Execution lifecycle & status Jump to heading

When a cron job is due, it fires independently on each timeline where it's registered. Each execution runs the handler from that timeline's active revision. For example, if a cleanup-old-data cron job is registered in both the production timeline and a staging branch timeline, the production execution runs the handler from the production revision, and the staging execution runs the handler from the staging revision. Each execution will be billed as one inbound HTTP request.

Cron job executions progress through these statuses:

Status Color Description
Running Yellow Cron job handler is currently executing
OK Green Completed successfully
Error Red Failed — hover to see the error message

The platform prevents overlapping executions: the same cron job cannot run concurrently. If a cron job is still running when the next scheduled invocation is due, that invocation is skipped. This avoids resource contention and ensures each execution can complete without interference.

Retries & backoff Jump to heading

By default, failed cron job executions are not retried. You can optionally provide a backoffSchedule array to enable retries and control exactly when each one happens.

The backoffSchedule is an array of delays in milliseconds, where each element specifies how long to wait before the next retry attempt:

  • Maximum 5 retries per execution
  • Maximum delay per retry: 1 hour (3,600,000 ms)
  • Retries do not affect the cron job schedule — the next scheduled run will be executed on time, even if the previous run has retries pending. If a retry and the next scheduled run coincide, the later one will be skipped as per the overlapping policy described above.

Example: backoffSchedule: [1000, 5000, 10000] retries up to 3 times with delays of 1s, 5s, and 10s.

Dashboard Jump to heading

The Cron tab in the app sidebar gives you an overview of all registered cron jobs across your project. Each entry shows the cron job's schedule, its most recent executions, and the active timelines it belongs to. When a cron job with the same name is registered with different schedules on different timelines, each distinct schedule appears as its own entry so you can track them independently.

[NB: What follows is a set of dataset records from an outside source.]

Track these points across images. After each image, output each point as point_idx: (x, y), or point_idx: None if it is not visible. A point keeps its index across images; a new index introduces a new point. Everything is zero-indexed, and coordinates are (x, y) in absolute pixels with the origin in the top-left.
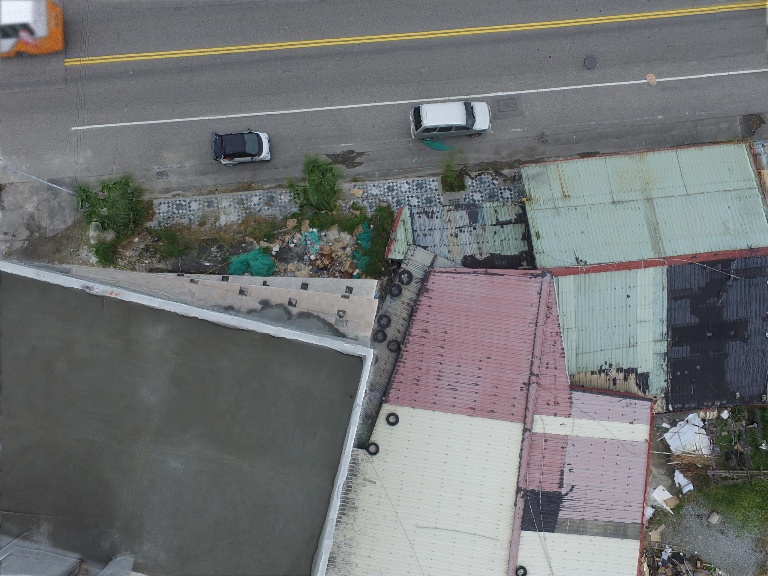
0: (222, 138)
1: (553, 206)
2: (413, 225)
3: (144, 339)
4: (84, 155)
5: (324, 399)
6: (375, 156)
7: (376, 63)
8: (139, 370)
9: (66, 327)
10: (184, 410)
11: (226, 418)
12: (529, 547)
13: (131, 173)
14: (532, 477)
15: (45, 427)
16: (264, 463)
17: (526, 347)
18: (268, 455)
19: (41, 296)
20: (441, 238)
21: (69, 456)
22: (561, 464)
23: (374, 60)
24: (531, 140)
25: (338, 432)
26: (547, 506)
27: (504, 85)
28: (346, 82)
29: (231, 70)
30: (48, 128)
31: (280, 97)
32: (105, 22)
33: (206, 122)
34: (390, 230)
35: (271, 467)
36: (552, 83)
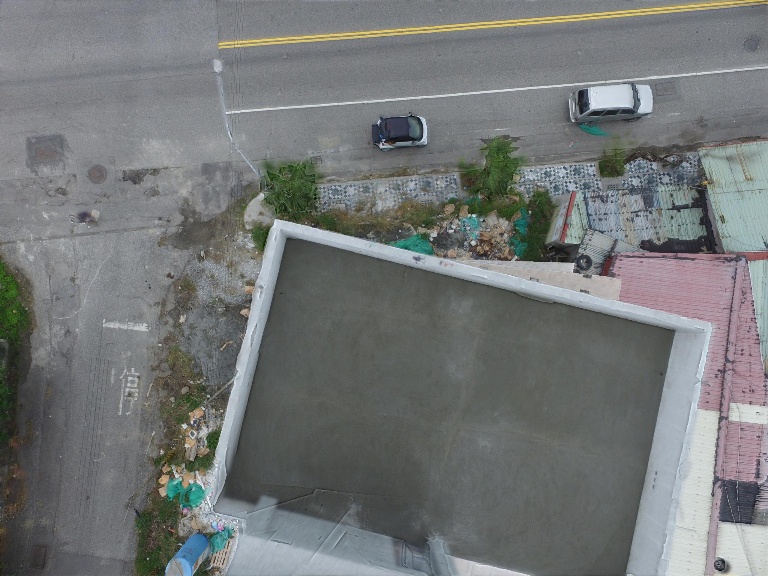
0: (386, 121)
1: (736, 190)
2: (588, 209)
3: (447, 313)
4: (239, 140)
5: (634, 376)
6: (531, 141)
7: (532, 46)
8: (443, 345)
9: (366, 301)
10: (491, 387)
11: (534, 395)
12: (726, 538)
13: (285, 158)
14: (729, 466)
15: (348, 404)
16: (573, 442)
17: (720, 333)
18: (577, 434)
19: (339, 269)
20: (617, 223)
21: (374, 434)
22: (757, 453)
23: (530, 43)
24: (690, 124)
25: (649, 411)
26: (744, 496)
27: (662, 68)
28: (502, 66)
29: (385, 54)
30: (202, 112)
31: (435, 81)
32: (258, 5)
33: (360, 106)
34: (549, 216)
35: (580, 446)
36: (711, 66)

Click "View Details" on any cron job to open its detail page, which shows the full execution history. You can filter executions using the search bar:

  • status:<value> — filter by status (ok, error, running)
  • timeline:<name> — filter by timeline name (substring match, case-insensitive)

Observability integration Jump to heading

Cron job executions produce OpenTelemetry traces. Click "View Trace" in the execution history to navigate to the Observability traces page for that specific trace.

On the traces page, you can use these cron-related filters:

  • kind:cron — show only cron spans
  • cron.name:<name> — filter by cron name
  • cron.schedule:<schedule> — filter by schedule expression

Timelines Jump to heading

Cron jobs run on production and git branch timelines. The platform extracts Deno.cron() definitions at deployment time and schedules them for execution, so each timeline runs the set of cron jobs defined in its active revision's code. To add, remove, or modify cron jobs, update your code and deploy a new revision. Rolling back to a previous deployment re-registers the cron jobs from that deployment. You can see which cron jobs are currently registered in a given timeline from its page in the dashboard.